Maine State Treasurer
- In office 1915–1916
- Preceded by: Joseph W. Simpson
- Succeeded by: Joseph W. Simpson

Mayor of Augusta, Maine
- In office 1913–1915
- Preceded by: Reuel J. Noyes
- Succeeded by: Blaine S. Viles

Personal details
- Born: November 15, 1861 Waldoboro, Maine, U.S.
- Died: March 20, 1939 (aged 77) Augusta, Maine, U.S.
- Party: Democratic
- Alma mater: Bangor Theological Seminary

= Elmer E. Newbert =

American politician (1861–1939)

Elmer Ellsworth Newbert (November 15, 1861 – March 20, 1939) was an American Unitarian minister and politician who was the mayor of Augusta, Maine from 1913 to 1915 and Maine State Treasurer from 1915 to 1916. He was the Democratic nominee in the 1918 United States Senate election in Maine, but was defeated by Republican incumbent Bert M. Fernald.

==Early life and ministry==
Newbert was born in Waldoboro, Maine on November 15, 1861 and was educated in the Waldoboro and Union, Maine public schools.
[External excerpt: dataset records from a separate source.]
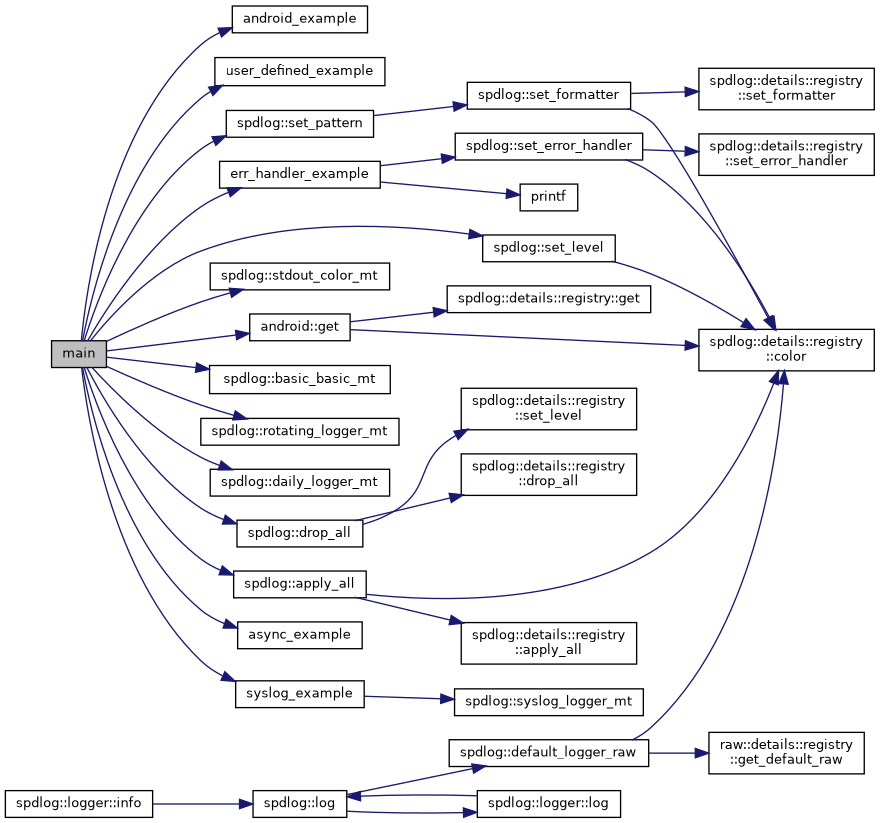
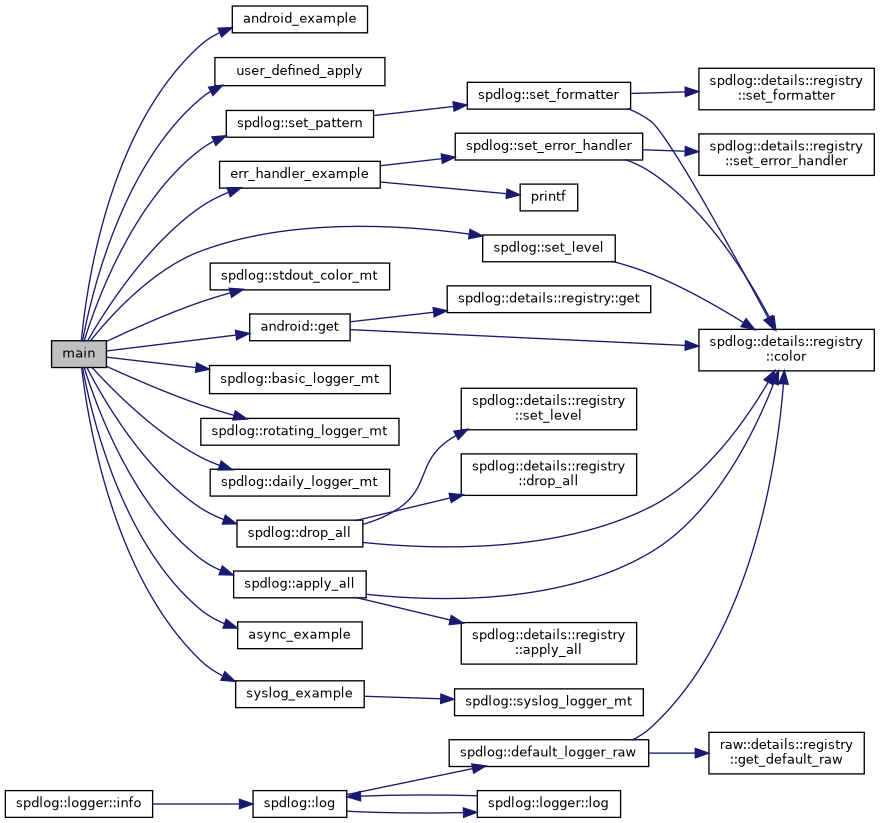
  digraph {
    rankdir=LR
    node [color=black fillcolor=white fontname=Helvetica fontsize=10 shape=record style=filled]
    edge [color=midnightblue fontname=Helvetica fontsize=10 labelfontname=Helvetica labelfontsize=10 style=solid]
    n1 [fillcolor=grey75 fontcolor=black height=0.2 label=main width=0.4]
    n2 [height=0.2 label="spdlog::stdout_color_mt" width=0.4]
    n3 [height=0.2 label="android::get" width=0.4]
-   n4 [height=0.2 label="spdlog::basic_basic_mt" width=0.4]
+   n4 [height=0.2 label="spdlog::basic_logger_mt" width=0.4]
    n5 [height=0.2 label="spdlog::rotating_logger_mt" width=0.4]
    n6 [height=0.2 label="spdlog::daily_logger_mt" width=0.4]
    n7 [height=0.2 label="spdlog::set_pattern" width=0.4]
    n8 [height=0.2 label="spdlog::set_level" width=0.4]
    n9 [height=0.2 label=async_example width=0.4]
    n10 [height=0.2 label=syslog_example width=0.4]
    n11 [height=0.2 label=android_example width=0.4]
-   n12 [height=0.2 label=user_defined_example width=0.4]
+   n12 [height=0.2 label=user_defined_apply width=0.4]
    n13 [height=0.2 label=err_handler_example width=0.4]
    n14 [height=0.2 label="spdlog::apply_all" width=0.4]
    n15 [height=0.2 label="spdlog::drop_all" width=0.4]
    n16 [height=0.2 label="spdlog::details::registry\l::color" width=0.4]
    n17 [height=0.2 label="spdlog::details::registry::get" width=0.4]
    n18 [height=0.2 label="spdlog::set_formatter" width=0.4]
    n19 [height=0.2 label="spdlog::syslog_logger_mt" width=0.4]
    n20 [height=0.2 label="spdlog::set_error_handler" width=0.4]
    n21 [height=0.2 label=printf width=0.4]
    n22 [height=0.2 label="spdlog::details::registry\l::apply_all" width=0.4]
    n23 [height=0.2 label="spdlog::details::registry\l::set_level" width=0.4]
    n24 [height=0.2 label="spdlog::details::registry\l::drop_all" width=0.4]
    n25 [height=0.2 label="spdlog::details::registry\l::set_formatter" width=0.4]
    n26 [height=0.2 label="spdlog::default_logger_raw" width=0.4]
    n27 [height=0.2 label="raw::details::registry\l::get_default_raw" width=0.4]
    n28 [height=0.2 label="spdlog::logger::info" width=0.4]
    n29 [height=0.2 label="spdlog::log" width=0.4]
    n30 [height=0.2 label="spdlog::logger::log" width=0.4]
    n31 [height=0.2 label="spdlog::details::registry\l::set_error_handler" width=0.4]
    n1 -> n2
    n1 -> n3
    n1 -> n4
    n1 -> n5
    n1 -> n6
    n1 -> n7
    n1 -> n8
    n1 -> n9
    n1 -> n10
    n1 -> n11
    n1 -> n12
    n1 -> n13
    n1 -> n14
    n1 -> n15
    n3 -> n16
    n3 -> n17
    n7 -> n18
    n8 -> n16
    n10 -> n19
    n13 -> n20
    n13 -> n21
    n14 -> n16
    n14 -> n22
+   n15 -> n16
    n15 -> n23
    n15 -> n24
    n18 -> n16
    n18 -> n25
    n20 -> n16
    n20 -> n31
    n26 -> n16
    n26 -> n27
    n28 -> n29
    n29 -> n26
    n29 -> n30
    n30 -> n29
  }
He graduated from the Bangor Theological Seminary in 1890 and took special courses at Bowdoin College and Harvard College. He was ordanined by the Unitarian Church on October 25, 1892. He was the pastor of the All Souls Church in Augusta for eleven years. In 1903, he was sent by the American Unitarian Association to establish a church in Indianapolis. He chose the name All Souls' Unitarian Church and held the first service on May 3, 1903. He retired from the ministry in 1906 and returned to Augusta, where he became involved in business and politics. In 1915, he entered the real estate business.

==Politics==
Newbert was a member of the Augusta school board and city council. In 1907, he became Augusta's city clerk. He was a member of the Maine House of Representatives during the 73rd Legislature (1907) and was elected to fill a vacancy in the special session of 75th Legislature (1912). He was elected again in 1912 and was an unsuccessful candidate for speaker of the House that session. He served as the Democratic floor leader in 1913.

In 1913, Newbert defeated Republican Willis E. Swift by 49 votes to become mayor of Augusta. The two faced off again in 1914, and Newbert was once again victorious, beating Swift 1,437 votes to 1,316. Newbert was a candidate in the 1914 Maine gubernatorial election, finishing second in the Democratic primary to Oakley C. Curtis.

In 1915, Newbert was the Democratic nominee for state treasurer. As no party held a majority of seats in the Maine Legislature, the race became deadlocked. This changed when the House voted to accept a majority report of the committee on elections and unseat Republican Levite V. Thibodeau in favor of Fortunat W. Michaud, a Democrat. On the seventh ballot, Newbert was elected over Republican incumbent Joseph W. Simpson by six votes. In 1916, he traveled to Nebraska to speak against Prohibition, stating that the Maine law had failed. The Republican Party retook the legislature in 1916 and returned Simpson to office.

In 1918, Newbert was the Democratic nominee for the United States Senate seat held by Republican Bert M. Fernald, who won a special election in 1916 to fill the unexpired term of Edwin C. Burleigh. The Democrats centered their campaign on the actions of Republican Governor Carl Milliken and the argument that voters should support the wartime efforts of President Woodrow Wilson. Republicans swept the elections, reelecting Fernald and Milliken and winning all four of the state's seats in the United States House of Representatives.

Newbert continued to be involved in politics after his failed Senate run. He was an active member of the Democratic Party and opposed the Nineteenth Amendment to the United States Constitution, which granted women's suffrage in the United States.

==Later life==
In 1924, he became president of the Augusta Water District. He also served as a director of the First National Bank and continued to be involved in real estate. He died from a heart attack on March 20, 1939.